Year 1
Students need to be allocated to a designated GP supervisor, but in essence, work with the whole practice team. The first few Wednesdays are spent getting to know the clinicians, administrative and managerial staff. A named GP (Clinical Supervisor) will help coordinate the clinical supervision and learning at the practice. There should also be a deputy supervisor to cover for leave and sickness.
Initially the PA student will shadow and sit in with all or any member of the clinical team. After several weeks, the student should start taking histories, examining patients and presenting these back. In the first term these should be simple presentations (one problem) and students are only permitted to carry out examinations that they have been taught at university.
By the end of the first year, we expect that students will be fully clerking and examining patients, formulating diagnoses, discussing medication, management plans, suggesting investigations and interpreting those. They require challenge on their presentations back and on their diagnosis and management plans. The students obtain their theoretical knowledge in university and gain clinical knowledge and skills in practice through the volume of patients they see and present in GP.
For the appointed supervisor, it is time intensive to start with but becomes less as the year progresses. In the second year, the student should be valuably contributing and providing services for the practice. It is also important to acknowledge that the practice is training their future workforce and the experience offers both parties an opportunity to network and develop strong employment links.
Choosing patients and time for consultations
Supervisors can select patients from their list of patients, from ‘on the day presentations’ or can ask specific patients to come in for the students to see. Students should have 30mins appointments per patient to start with, as they have limited clinical exposure and skill.
Assessment on placement
Clinical Placement Assessment completed termly in year 1 and at the end of placement in year 2
Reflective logs (assessment of this is incorporated into the Clinical Placement Assessment)
DOPS (Direct Observational Procedural Skills) undertaken across both year 1 and year 2 placements
Case Based Discussions (CBDs) to be completed with the designated supervisor as advised (2 per term / per placement)
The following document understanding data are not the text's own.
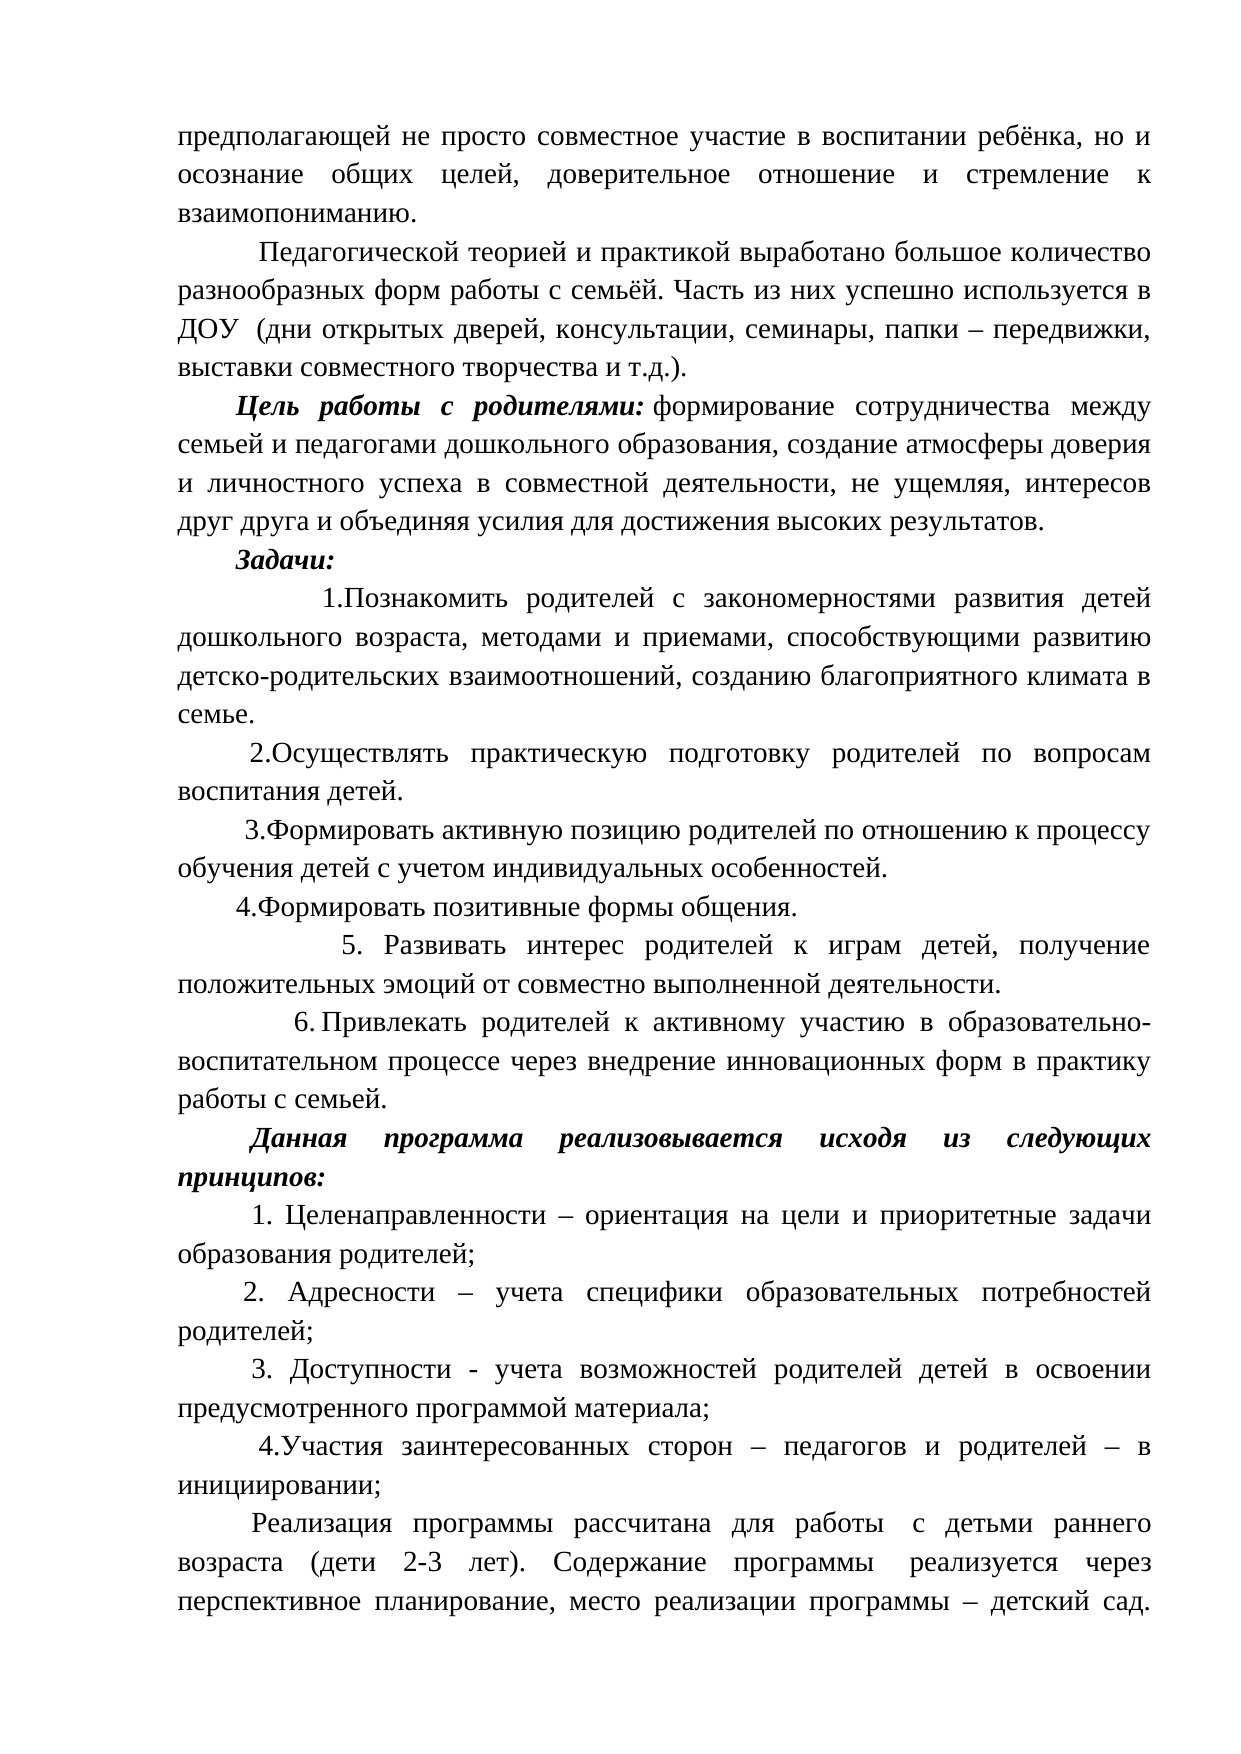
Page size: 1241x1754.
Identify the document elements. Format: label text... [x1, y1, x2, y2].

text Педагогической теорией и практикой выработано большое количество разнообразных форм работы с семьёй. Часть из них успешно используется в ДОУ (дни открытых дверей, консультации, семинары, папки – передвижки, выставки совместного творчества и т.д.). [177, 234, 1152, 383]
text Данная программа реализовывается исходя из следующих принципов: [177, 1120, 1152, 1192]
text 2. Адресности – учета специфики образовательных потребностей родителей; [177, 1274, 1152, 1346]
text 4.Участия заинтересованных сторон – педагогов и родителей – в инициировании; [177, 1428, 1152, 1501]
text 1. Целенаправленности – ориентация на цели и приоритетные задачи образования родителей; [177, 1197, 1152, 1269]
text 6. Привлекать родителей к активному участию в образовательно-воспитательном процессе через внедрение инновационных форм в практику работы с семьей. [177, 1004, 1152, 1115]
text 3. Доступности - учета возможностей родителей детей в освоении предусмотренного программой материала; [177, 1351, 1152, 1423]
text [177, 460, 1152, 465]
text 2.Осуществлять практическую подготовку родителей по вопросам воспитания детей. [177, 735, 1152, 807]
text Задачи: [177, 542, 1152, 576]
text 4.Формировать позитивные формы общения. [177, 889, 1152, 922]
text 3.Формировать активную позицию родителей по отношению к процессу обучения детей с учетом индивидуальных особенностей. [177, 812, 1152, 884]
text Цель работы с родителями: формирование сотрудничества между семьей и педагогами дошкольного образования, создание атмосферы доверия и личностного успеха в совместной деятельности, не ущемляя, интересов друг друга и объединяя усилия для достижения высоких результатов. [177, 498, 1152, 537]
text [177, 1506, 1152, 1616]
text Цель работы с родителями: формирование сотрудничества между семьей и педагогами дошкольного образования, создание атмосферы доверия и личностного успеха в совместной деятельности, не ущемляя, интересов друг друга и объединяя усилия для достижения высоких результатов. [177, 388, 1152, 426]
text 1.Познакомить родителей с закономерностями развития детей дошкольного возраста, методами и приемами, способствующими развитию детско-родительских взаимоотношений, созданию благоприятного климата в семье. [177, 581, 1152, 730]
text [177, 118, 1152, 229]
text 5. Развивать интерес родителей к играм детей, получение положительных эмоций от совместно выполненной деятельности. [177, 927, 1152, 999]
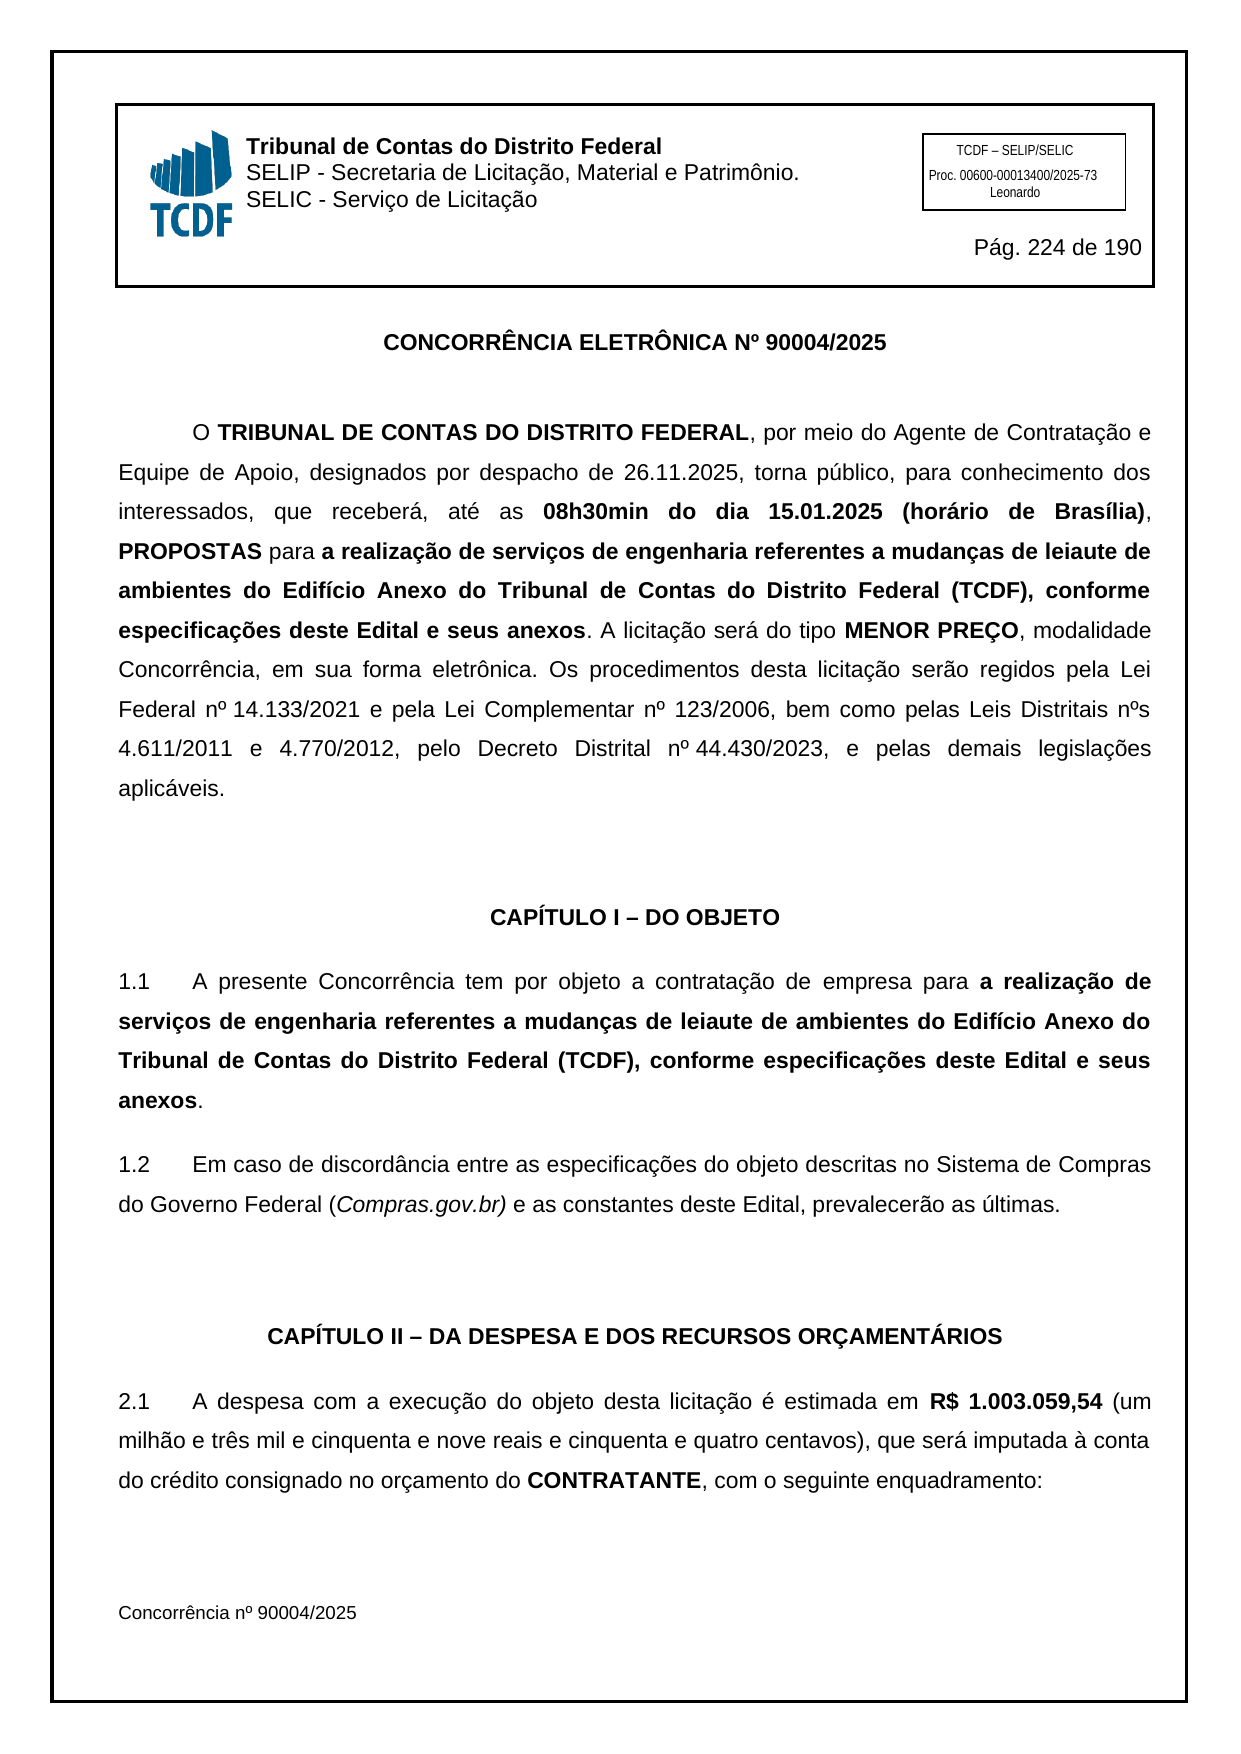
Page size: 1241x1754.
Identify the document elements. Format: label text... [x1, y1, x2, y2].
The Attendance Log must be signed off each week and uploaded at the end of each term
We expect practices to provide the opportunity for students to succeed and this includes space to practice, patients to see and appropriate review of those patients.
Year 2
During the 9-week year two placement, students will be expected to see or speak to a variety of patients (from booked surgeries, emergency lists, triage calls, home visits), examine appropriately and present the patients back. They should also now be developing their differential diagnosis, management plans and discussing medications/prescriptions. This may initially be completed under supervision but should progress rapidly to supervisor review at the end of each patient consultation. The times for these may vary depending on your student, but as a guideline a 20–30-minute appointment slots should be adequate, reducing to 20 minutes by the end of the placement, or shorter, depending on the confidence and/or competency of the student.
Under no circumstances should a patient leave the practice having only seen the PA student. They must be reviewed by a registered healthcare professional, namely the doctor.
Indemnity
Physician associate students are indemnified by the university in the same manner as medical students for non-clinical liability. With regards to liability for clinical experience, students will always work under the supervision of a designated Clinical Supervisor (medical consultant or general practitioner) who will retain ultimate liability and responsibility for the clinical management of the patient. Specifically, students on clinical placements will work under the indemnity arrangements of the individual supervising consultant or GP.